A sense of belonging;


Some “executive “houses buck the general trend in that they are unusually spacious, almost painfully ordered and beautifully furnished, but equally lack the crucial sense of belonging and personal, individual sense of order which makes a home, a home. I visited such a house once, having been invited to a party by a child-less colleague who worked very long hours; she was a lovely person and the house was immaculate, beautiful, in a peaceful country setting. I found it hard to articulate just why I felt so sad and strange there. It was only afterwards that I realised why; it was empty; empty in a profound emotional sense. The white vases, the expensive and spotless pale carpet and duck egg blue wall paper and bright pictures were not expressions of my colleague’s home life; she hardly ever spent much time there; it was all beautifully maintained by a cleaner. The house was a place to drop off occasionally, to hold parties in. It did not feel like a home at all. “A peaceful home life is another motivating factor for childless couples.. Small wonder previously married men with children are reluctant to trade [a ] Bach-filled Sunday for the ones they survived with Nintendo blasting in the background” (Madelyn Cain p112) But this clearly horrible situation only arises where children feel alienated from their parents, that they do not truly belong in the home and look for ways to dull the pain of feeling repulsed, marginalised, separate. why is it that we always feel the path to someone else’s house will lead us home?” (an interviewee quoted by Madelyn Cain in “ The childless revolution” Perseus Publishing USA 2001).
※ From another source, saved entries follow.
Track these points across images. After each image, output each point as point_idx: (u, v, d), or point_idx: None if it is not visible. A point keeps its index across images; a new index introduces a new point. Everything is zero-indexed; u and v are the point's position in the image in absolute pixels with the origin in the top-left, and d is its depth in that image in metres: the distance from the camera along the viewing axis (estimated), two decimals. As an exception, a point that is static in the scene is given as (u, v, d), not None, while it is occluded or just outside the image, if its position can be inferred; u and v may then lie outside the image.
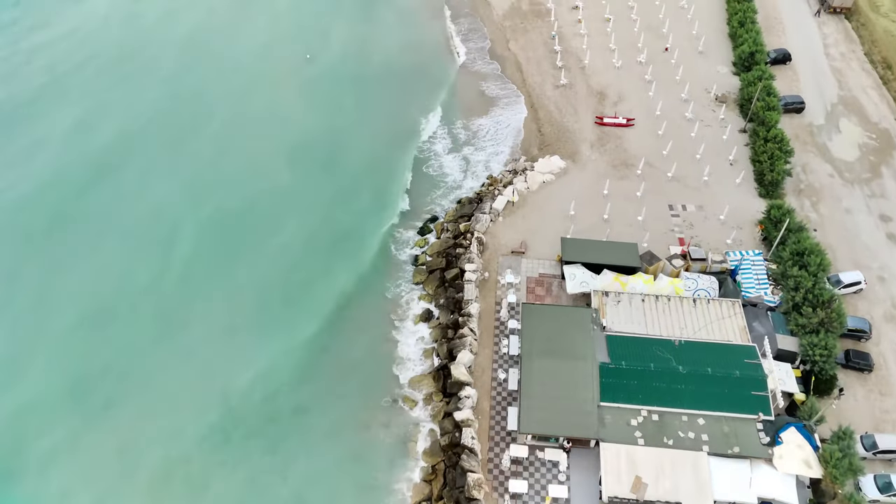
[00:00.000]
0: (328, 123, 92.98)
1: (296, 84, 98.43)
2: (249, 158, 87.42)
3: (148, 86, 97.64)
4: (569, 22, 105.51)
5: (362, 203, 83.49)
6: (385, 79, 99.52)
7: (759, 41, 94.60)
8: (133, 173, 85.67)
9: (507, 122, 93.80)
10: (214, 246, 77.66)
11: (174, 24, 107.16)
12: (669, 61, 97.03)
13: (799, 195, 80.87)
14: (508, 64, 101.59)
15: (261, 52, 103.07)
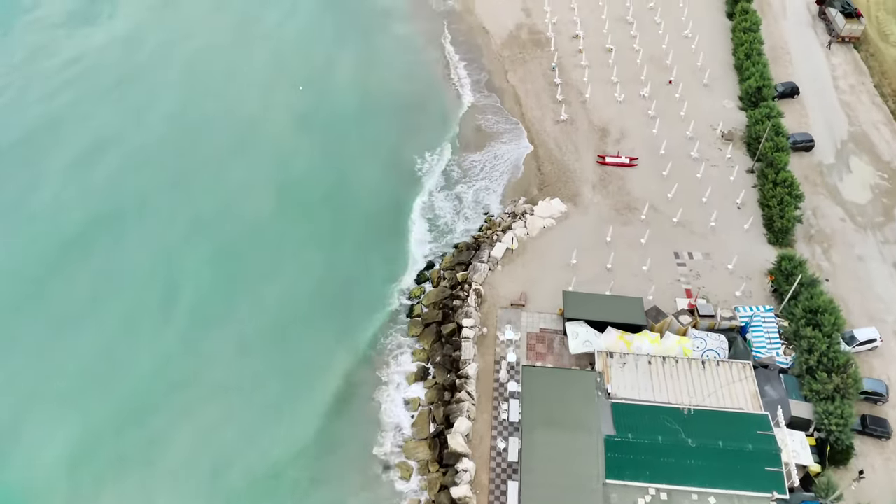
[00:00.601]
0: (319, 160, 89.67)
1: (287, 118, 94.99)
2: (237, 200, 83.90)
3: (138, 120, 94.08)
4: (569, 52, 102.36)
5: (354, 248, 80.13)
6: (380, 112, 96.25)
7: (766, 75, 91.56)
8: (127, 220, 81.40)
9: (506, 158, 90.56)
10: (198, 301, 74.08)
11: (166, 57, 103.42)
12: (674, 95, 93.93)
13: (809, 241, 77.78)
14: (507, 97, 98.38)
15: (253, 84, 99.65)
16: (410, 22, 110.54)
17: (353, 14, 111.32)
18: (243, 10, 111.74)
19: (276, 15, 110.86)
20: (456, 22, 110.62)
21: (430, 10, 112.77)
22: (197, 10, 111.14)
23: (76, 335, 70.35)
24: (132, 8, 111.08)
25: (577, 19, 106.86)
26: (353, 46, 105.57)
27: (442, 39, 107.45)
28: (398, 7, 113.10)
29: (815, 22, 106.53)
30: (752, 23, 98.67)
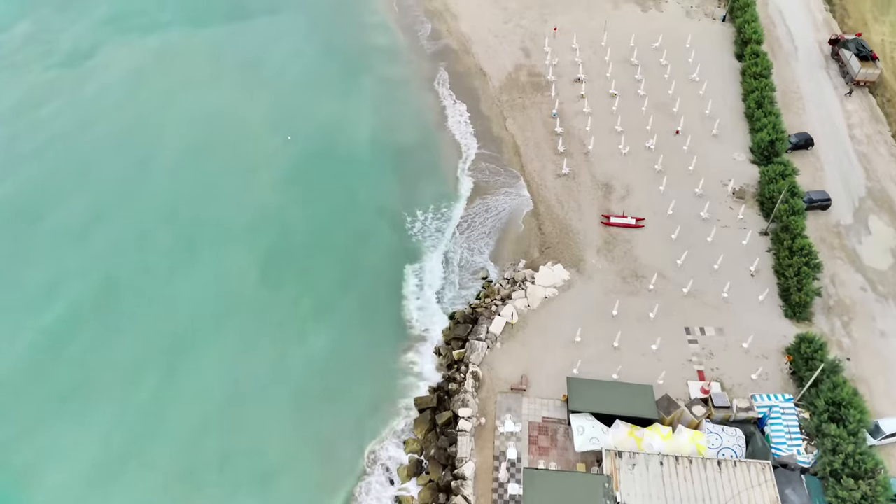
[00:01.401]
0: (306, 219, 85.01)
1: (273, 171, 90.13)
2: (215, 268, 79.14)
3: (116, 170, 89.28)
4: (571, 98, 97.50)
5: (342, 315, 75.63)
6: (370, 163, 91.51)
7: (779, 126, 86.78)
8: (105, 301, 76.72)
9: (504, 215, 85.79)
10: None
11: (148, 105, 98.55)
12: (681, 147, 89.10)
13: (829, 314, 73.03)
14: (506, 146, 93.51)
15: (238, 133, 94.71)
16: (404, 63, 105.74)
17: (343, 55, 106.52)
18: (230, 53, 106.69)
19: (263, 58, 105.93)
20: (452, 62, 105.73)
21: (425, 49, 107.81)
22: (181, 56, 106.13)
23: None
24: (115, 55, 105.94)
25: (579, 61, 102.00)
26: (344, 91, 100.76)
27: (437, 83, 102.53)
28: (391, 47, 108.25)
29: (827, 63, 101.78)
30: (763, 68, 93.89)
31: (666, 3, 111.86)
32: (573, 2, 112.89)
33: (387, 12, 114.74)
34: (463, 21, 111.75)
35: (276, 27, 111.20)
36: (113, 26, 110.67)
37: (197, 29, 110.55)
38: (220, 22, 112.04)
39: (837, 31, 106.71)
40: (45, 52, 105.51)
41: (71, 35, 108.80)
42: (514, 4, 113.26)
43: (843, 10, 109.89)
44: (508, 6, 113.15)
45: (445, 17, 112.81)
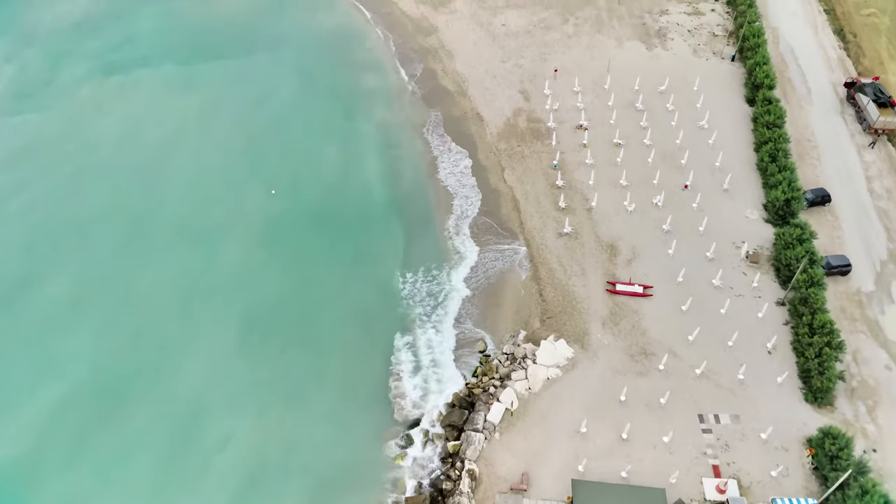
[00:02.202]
0: (290, 283, 79.96)
1: (256, 230, 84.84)
2: (186, 344, 73.83)
3: (84, 235, 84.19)
4: (572, 147, 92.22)
5: (327, 395, 70.45)
6: (359, 219, 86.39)
7: (794, 184, 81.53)
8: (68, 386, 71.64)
9: (503, 279, 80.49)
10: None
11: (126, 153, 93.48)
12: (691, 204, 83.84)
13: (852, 397, 67.80)
14: (504, 201, 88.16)
15: (220, 187, 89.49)
16: (397, 107, 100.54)
17: (333, 97, 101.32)
18: (215, 96, 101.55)
19: (248, 101, 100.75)
20: (448, 106, 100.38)
21: (419, 91, 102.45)
22: (165, 97, 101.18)
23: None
24: (98, 97, 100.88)
25: (581, 106, 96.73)
26: (333, 139, 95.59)
27: (431, 130, 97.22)
28: (383, 89, 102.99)
29: (843, 107, 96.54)
30: (776, 116, 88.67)
31: (672, 41, 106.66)
32: (574, 39, 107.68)
33: (380, 49, 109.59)
34: (459, 60, 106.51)
35: (264, 66, 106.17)
36: (97, 67, 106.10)
37: (182, 68, 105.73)
38: (207, 61, 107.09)
39: (853, 71, 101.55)
40: (26, 94, 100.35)
41: (53, 76, 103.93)
42: (512, 42, 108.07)
43: (857, 49, 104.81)
44: (506, 44, 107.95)
45: (440, 56, 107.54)
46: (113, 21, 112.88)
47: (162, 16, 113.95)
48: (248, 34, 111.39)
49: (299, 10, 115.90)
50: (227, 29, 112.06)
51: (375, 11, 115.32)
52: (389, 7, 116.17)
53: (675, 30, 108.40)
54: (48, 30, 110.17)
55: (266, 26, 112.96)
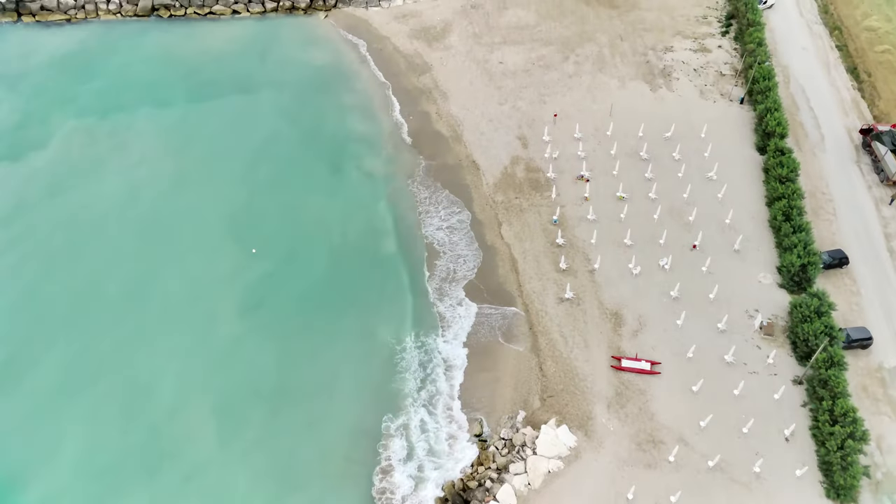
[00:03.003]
0: (272, 354, 74.94)
1: (236, 293, 79.68)
2: (154, 433, 68.68)
3: (43, 298, 79.12)
4: (573, 200, 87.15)
5: (308, 488, 65.20)
6: (347, 281, 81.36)
7: (810, 247, 76.54)
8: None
9: (500, 349, 75.50)
10: None
11: (96, 207, 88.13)
12: (700, 268, 78.78)
13: (876, 491, 63.03)
14: (502, 260, 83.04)
15: (197, 246, 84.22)
16: (388, 154, 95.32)
17: (320, 144, 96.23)
18: (194, 142, 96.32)
19: (229, 149, 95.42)
20: (442, 153, 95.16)
21: (411, 136, 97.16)
22: (139, 144, 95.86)
23: None
24: (68, 144, 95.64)
25: (582, 154, 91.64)
26: (317, 190, 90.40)
27: (422, 180, 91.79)
28: (374, 135, 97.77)
29: (859, 155, 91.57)
30: (789, 170, 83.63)
31: (677, 81, 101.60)
32: (575, 80, 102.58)
33: (371, 89, 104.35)
34: (453, 101, 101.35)
35: (247, 109, 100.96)
36: (68, 110, 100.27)
37: (163, 112, 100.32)
38: (190, 104, 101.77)
39: (868, 114, 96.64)
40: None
41: (23, 121, 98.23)
42: (510, 83, 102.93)
43: (872, 90, 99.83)
44: (504, 84, 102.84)
45: (434, 96, 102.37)
46: (94, 64, 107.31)
47: (144, 56, 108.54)
48: (234, 74, 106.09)
49: (288, 47, 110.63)
50: (213, 69, 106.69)
51: (367, 47, 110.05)
52: (381, 42, 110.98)
53: (681, 69, 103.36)
54: (23, 72, 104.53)
55: (253, 65, 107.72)
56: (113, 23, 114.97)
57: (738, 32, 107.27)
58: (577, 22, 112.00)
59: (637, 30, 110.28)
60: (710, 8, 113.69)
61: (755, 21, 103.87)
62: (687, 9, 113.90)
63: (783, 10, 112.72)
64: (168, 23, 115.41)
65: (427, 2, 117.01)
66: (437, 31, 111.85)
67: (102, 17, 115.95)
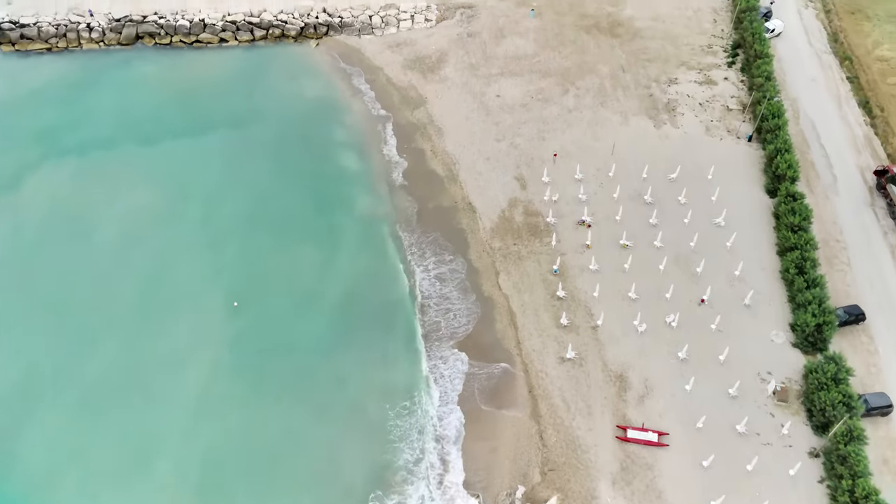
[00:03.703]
0: (256, 425, 70.65)
1: (216, 352, 75.42)
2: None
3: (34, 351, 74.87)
4: (574, 248, 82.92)
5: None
6: (335, 339, 76.95)
7: (825, 304, 72.39)
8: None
9: (497, 415, 71.25)
10: None
11: (66, 257, 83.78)
12: (709, 325, 74.63)
13: (902, 580, 58.57)
14: (500, 314, 78.80)
15: (176, 294, 79.99)
16: (379, 197, 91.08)
17: (306, 186, 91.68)
18: (171, 182, 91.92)
19: (210, 189, 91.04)
20: (437, 194, 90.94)
21: (405, 177, 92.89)
22: (113, 185, 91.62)
23: None
24: (37, 184, 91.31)
25: (584, 197, 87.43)
26: (303, 239, 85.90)
27: (416, 226, 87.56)
28: (365, 175, 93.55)
29: (873, 198, 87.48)
30: (801, 217, 79.38)
31: (682, 117, 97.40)
32: (575, 114, 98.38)
33: (363, 124, 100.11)
34: (449, 137, 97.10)
35: (231, 147, 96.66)
36: (44, 147, 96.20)
37: (140, 149, 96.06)
38: (169, 139, 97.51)
39: (881, 152, 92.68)
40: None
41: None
42: (507, 118, 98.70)
43: (885, 125, 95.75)
44: (501, 119, 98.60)
45: (429, 132, 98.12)
46: (74, 97, 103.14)
47: (126, 88, 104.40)
48: (220, 107, 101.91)
49: (276, 79, 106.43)
50: (199, 102, 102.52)
51: (360, 79, 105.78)
52: (374, 73, 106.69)
53: (686, 103, 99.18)
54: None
55: (239, 98, 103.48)
56: (95, 52, 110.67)
57: (745, 63, 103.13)
58: (578, 52, 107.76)
59: (640, 60, 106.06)
60: (715, 37, 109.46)
61: (763, 53, 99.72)
62: (691, 37, 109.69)
63: (791, 38, 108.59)
64: (153, 52, 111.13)
65: (422, 30, 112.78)
66: (432, 62, 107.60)
67: (85, 47, 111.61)
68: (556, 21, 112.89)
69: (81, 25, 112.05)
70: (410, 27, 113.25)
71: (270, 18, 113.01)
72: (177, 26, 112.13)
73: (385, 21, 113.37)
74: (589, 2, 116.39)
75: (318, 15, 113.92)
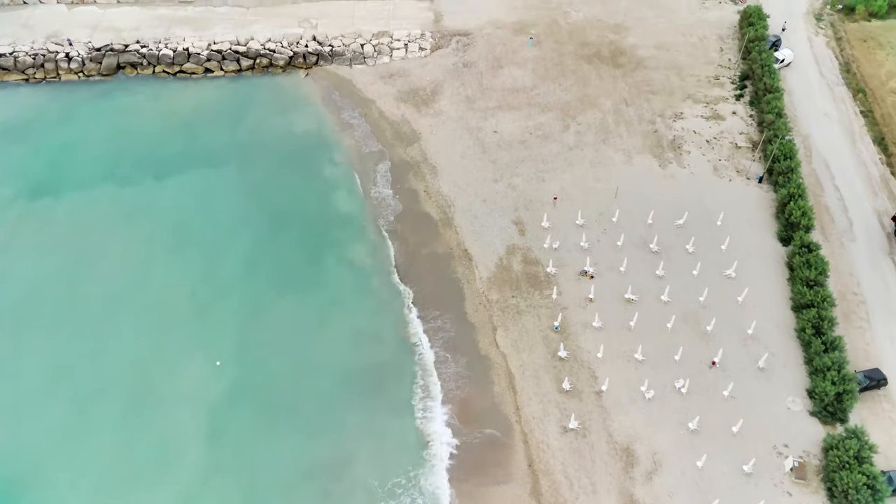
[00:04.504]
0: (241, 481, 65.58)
1: (195, 418, 70.62)
2: None
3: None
4: (577, 301, 78.19)
5: None
6: (322, 402, 72.31)
7: (845, 370, 67.73)
8: None
9: (495, 492, 66.28)
10: None
11: (32, 315, 78.83)
12: (721, 391, 69.94)
13: None
14: (497, 374, 74.04)
15: (153, 358, 75.11)
16: (369, 244, 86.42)
17: (289, 234, 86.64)
18: (148, 228, 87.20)
19: (189, 235, 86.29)
20: (431, 240, 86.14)
21: (396, 221, 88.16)
22: (85, 231, 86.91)
23: None
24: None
25: (586, 244, 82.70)
26: (288, 291, 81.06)
27: (408, 276, 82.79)
28: (355, 219, 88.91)
29: (891, 245, 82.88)
30: (817, 272, 74.68)
31: (688, 155, 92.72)
32: (576, 153, 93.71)
33: (354, 162, 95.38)
34: (444, 177, 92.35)
35: (213, 189, 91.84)
36: (14, 186, 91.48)
37: (117, 190, 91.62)
38: (149, 179, 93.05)
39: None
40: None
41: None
42: (505, 155, 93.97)
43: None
44: (499, 157, 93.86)
45: (423, 171, 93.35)
46: (50, 131, 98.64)
47: (105, 122, 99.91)
48: (202, 144, 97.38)
49: (262, 112, 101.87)
50: (181, 138, 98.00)
51: (350, 113, 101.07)
52: (366, 107, 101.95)
53: (692, 140, 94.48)
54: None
55: (223, 133, 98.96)
56: (74, 84, 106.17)
57: (754, 97, 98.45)
58: (578, 84, 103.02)
59: (643, 93, 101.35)
60: (722, 66, 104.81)
61: (773, 87, 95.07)
62: (697, 68, 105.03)
63: (801, 68, 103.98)
64: (134, 82, 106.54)
65: (416, 59, 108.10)
66: (426, 94, 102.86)
67: (63, 77, 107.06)
68: (556, 50, 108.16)
69: (60, 55, 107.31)
70: (404, 56, 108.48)
71: (258, 47, 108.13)
72: (160, 56, 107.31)
73: (378, 50, 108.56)
74: (590, 29, 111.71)
75: (307, 43, 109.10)
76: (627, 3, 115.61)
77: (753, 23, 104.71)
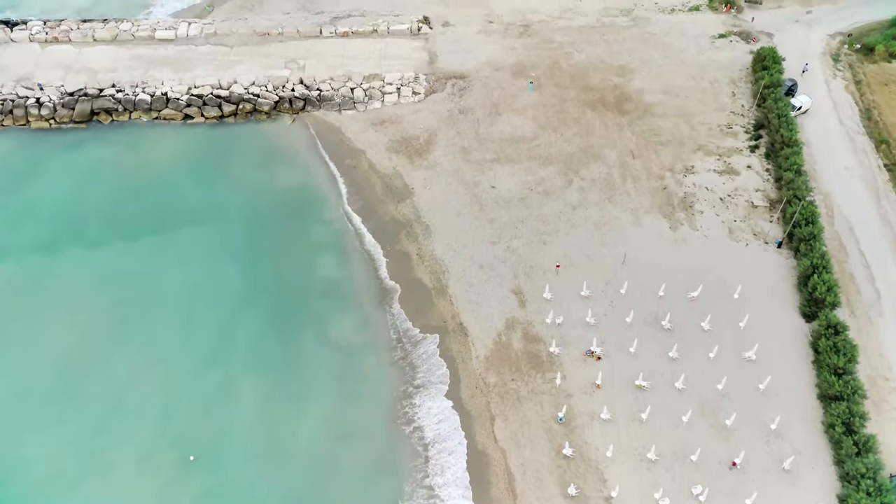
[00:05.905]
0: None
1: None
2: None
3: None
4: (583, 387, 71.55)
5: None
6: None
7: (880, 477, 61.16)
8: None
9: None
10: None
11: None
12: (743, 499, 63.04)
13: None
14: (495, 474, 67.34)
15: (120, 449, 68.56)
16: (357, 313, 79.91)
17: (268, 306, 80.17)
18: (120, 300, 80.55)
19: (162, 308, 79.72)
20: (423, 312, 79.46)
21: (387, 290, 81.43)
22: (46, 309, 79.84)
23: None
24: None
25: (592, 320, 76.02)
26: (267, 374, 74.48)
27: (399, 354, 76.08)
28: (340, 287, 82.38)
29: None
30: (846, 358, 68.10)
31: (701, 216, 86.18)
32: (580, 212, 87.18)
33: (341, 221, 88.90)
34: (438, 238, 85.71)
35: (188, 253, 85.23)
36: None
37: (84, 253, 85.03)
38: (119, 241, 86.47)
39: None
40: None
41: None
42: (504, 214, 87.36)
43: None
44: (497, 216, 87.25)
45: (416, 232, 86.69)
46: (15, 186, 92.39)
47: (75, 175, 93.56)
48: (178, 201, 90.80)
49: (244, 164, 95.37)
50: (156, 193, 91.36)
51: (338, 165, 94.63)
52: (355, 158, 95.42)
53: (705, 198, 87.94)
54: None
55: (202, 188, 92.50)
56: (44, 132, 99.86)
57: (770, 148, 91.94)
58: (582, 133, 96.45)
59: (651, 143, 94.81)
60: (734, 114, 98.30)
61: (791, 140, 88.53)
62: (708, 115, 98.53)
63: (820, 116, 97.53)
64: (109, 130, 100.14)
65: (409, 104, 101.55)
66: (419, 143, 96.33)
67: (33, 125, 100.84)
68: (558, 95, 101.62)
69: (30, 100, 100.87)
70: (396, 101, 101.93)
71: (241, 91, 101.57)
72: (136, 101, 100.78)
73: (368, 95, 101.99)
74: (593, 71, 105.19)
75: (293, 87, 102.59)
76: (632, 43, 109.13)
77: (768, 66, 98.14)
We chase this sense of belonging and safety as a thirsty traveller runs after a mirage in the desert, buying ideal home magazines, reading the Sunday supplements and dreaming of others “ideal” homes and lives. The images in such publications are often beautiful but can seem as empty as my colleague’s house. Yet we can extinguish the tormenting mirage of an ideal home as defined by style experts or developers by finding the well and drinking. And this well is our own home; not just a house, however elegant, but a Home, which we have all created, fashioned and continue to fashion and create and care for all together as a family and where we thereby feel we all genuinely belong, both parents and children.

What transforms a house into a home is not the luxuriousness of the carpet but the family community that grows there, which by the interaction of its members smooths off the sharp edges and comfortably moulds the spaces and objects to its own personality and purposes.